* _Exercise prompt_: The response should consist of every line below, restated exactly, with no pictures.
########
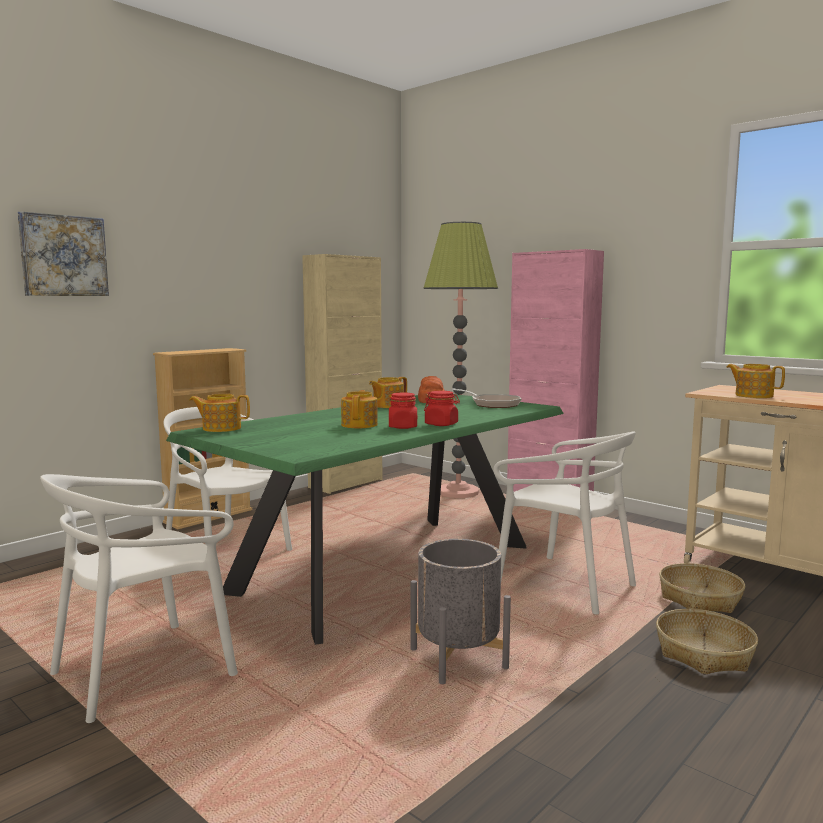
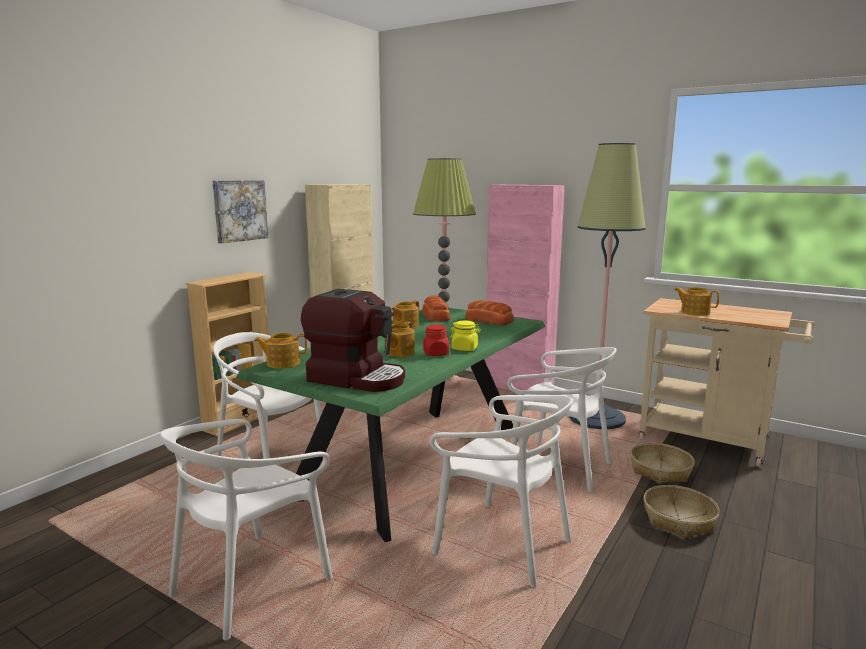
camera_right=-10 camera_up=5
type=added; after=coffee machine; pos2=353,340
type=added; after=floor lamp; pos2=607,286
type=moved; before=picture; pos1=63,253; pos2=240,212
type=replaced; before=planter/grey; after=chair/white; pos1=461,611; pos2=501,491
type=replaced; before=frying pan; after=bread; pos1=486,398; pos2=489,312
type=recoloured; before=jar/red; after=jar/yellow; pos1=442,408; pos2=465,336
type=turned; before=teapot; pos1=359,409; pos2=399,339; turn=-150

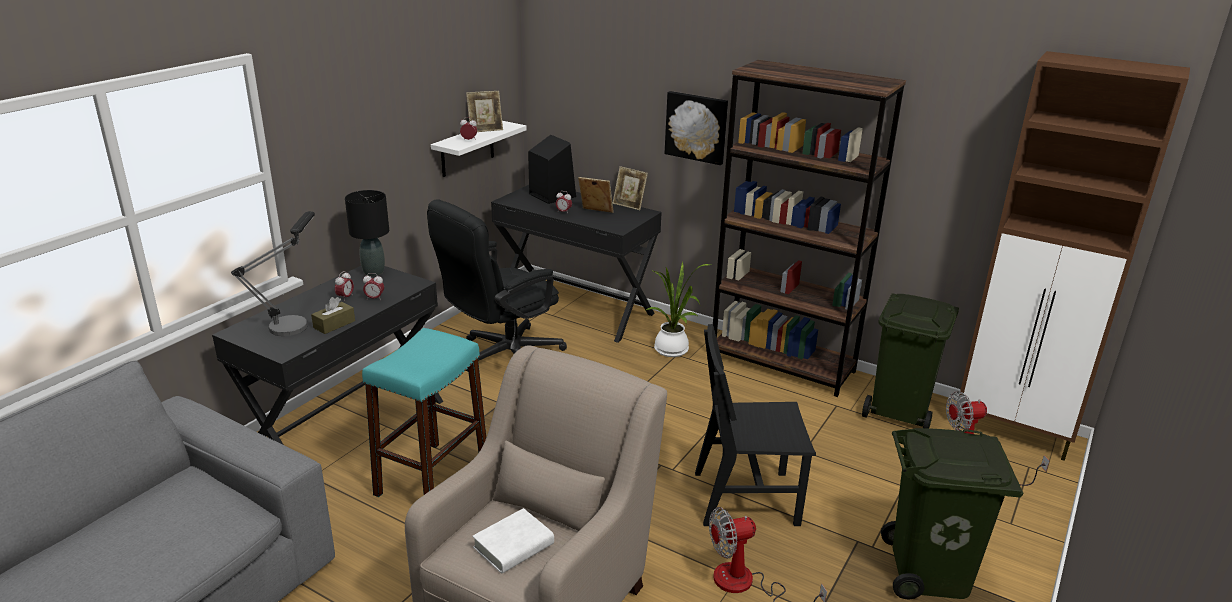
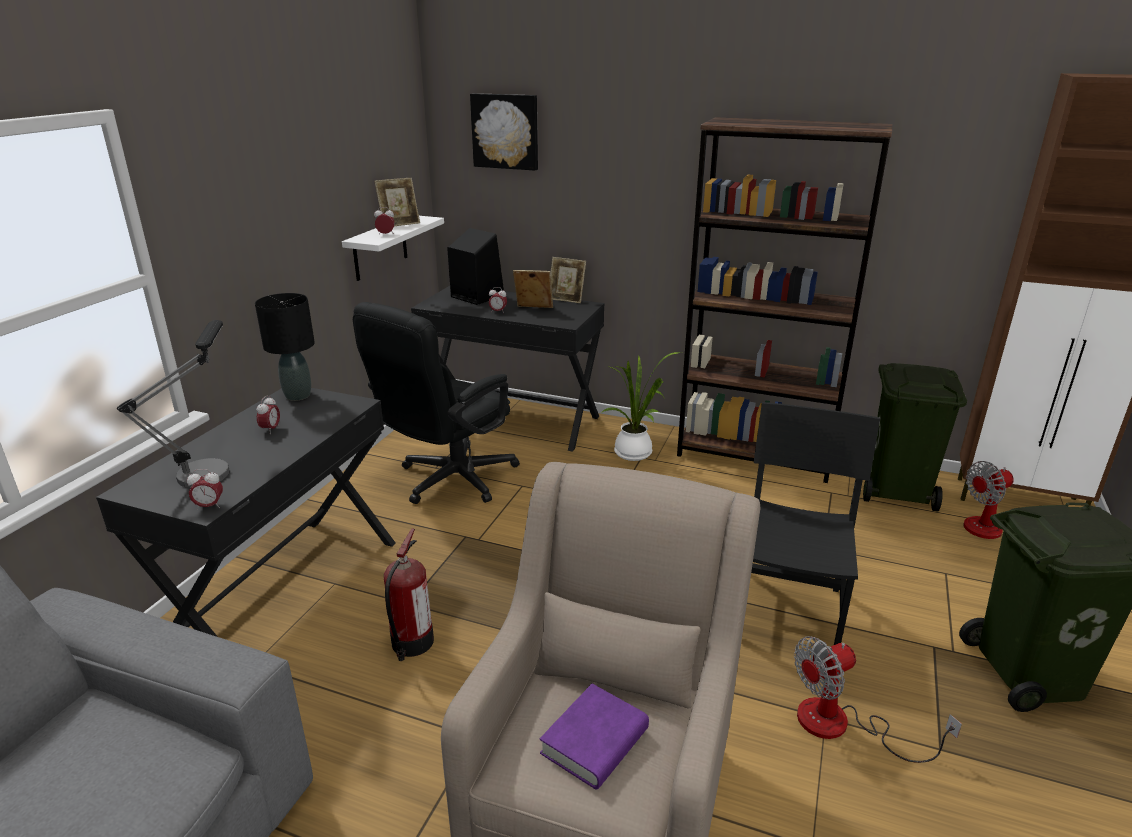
camera_right=-10 camera_up=0
type=removed; before=tissue box/brown; pos1=333,315
type=moved; before=alarm clock; pos1=373,286; pos2=205,489
type=moved; before=picture; pos1=696,128; pos2=504,132
type=replaced; before=stool/turquoise; after=fire extinguisher; pos1=424,412; pos2=409,594
type=recoloured; before=book/white; after=book/purple; pos1=513,541; pos2=594,737
type=turned; before=chair/black; pos1=755,425; pos2=815,523; turn=120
########
* _Response to the task_:
camera_right=-10 camera_up=5
type=added; after=coffee machine; pos2=353,340
type=added; after=floor lamp; pos2=607,286
type=moved; before=picture; pos1=63,253; pos2=240,212
type=replaced; before=planter/grey; after=chair/white; pos1=461,611; pos2=501,491
type=replaced; before=frying pan; after=bread; pos1=486,398; pos2=489,312
type=recoloured; before=jar/red; after=jar/yellow; pos1=442,408; pos2=465,336
type=turned; before=teapot; pos1=359,409; pos2=399,339; turn=-150

camera_right=-10 camera_up=0
type=removed; before=tissue box/brown; pos1=333,315
type=moved; before=alarm clock; pos1=373,286; pos2=205,489
type=moved; before=picture; pos1=696,128; pos2=504,132
type=replaced; before=stool/turquoise; after=fire extinguisher; pos1=424,412; pos2=409,594
type=recoloured; before=book/white; after=book/purple; pos1=513,541; pos2=594,737
type=turned; before=chair/black; pos1=755,425; pos2=815,523; turn=120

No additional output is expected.